• _What is needed_: Could the records below be restated word for word, without a single picture?

Stored data entries:
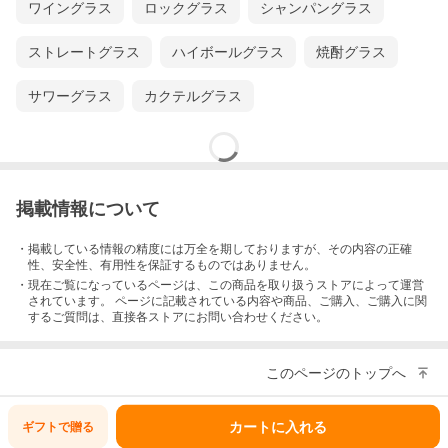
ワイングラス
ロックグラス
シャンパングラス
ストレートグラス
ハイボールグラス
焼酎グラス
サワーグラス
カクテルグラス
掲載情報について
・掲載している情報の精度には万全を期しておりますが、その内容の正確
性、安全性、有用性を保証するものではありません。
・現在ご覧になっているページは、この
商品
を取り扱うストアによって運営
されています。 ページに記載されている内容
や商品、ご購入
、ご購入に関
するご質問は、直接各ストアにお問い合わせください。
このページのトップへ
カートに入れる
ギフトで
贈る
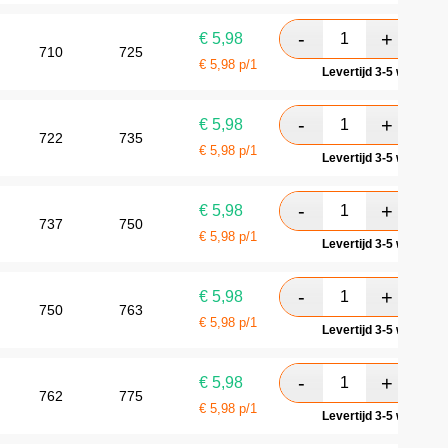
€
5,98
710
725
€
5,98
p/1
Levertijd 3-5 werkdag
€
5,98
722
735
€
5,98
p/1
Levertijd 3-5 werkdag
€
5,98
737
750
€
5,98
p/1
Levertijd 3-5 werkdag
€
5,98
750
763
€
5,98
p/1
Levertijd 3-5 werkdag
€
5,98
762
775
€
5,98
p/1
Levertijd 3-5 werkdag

• _Response to this task_:
ワイングラス
ロックグラス
シャンパングラス
ストレートグラス
ハイボールグラス
焼酎グラス
サワーグラス
カクテルグラス
掲載情報について
・掲載している情報の精度には万全を期しておりますが、その内容の正確
性、安全性、有用性を保証するものではありません。
・現在ご覧になっているページは、この
商品
を取り扱うストアによって運営
されています。 ページに記載されている内容
や商品、ご購入
、ご購入に関
するご質問は、直接各ストアにお問い合わせください。
このページのトップへ
カートに入れる
ギフトで
贈る
€
5,98
710
725
€
5,98
p/1
Levertijd 3-5 werkdag
€
5,98
722
735
€
5,98
p/1
Levertijd 3-5 werkdag
€
5,98
737
750
€
5,98
p/1
Levertijd 3-5 werkdag
€
5,98
750
763
€
5,98
p/1
Levertijd 3-5 werkdag
€
5,98
762
775
€
5,98
p/1
Levertijd 3-5 werkdag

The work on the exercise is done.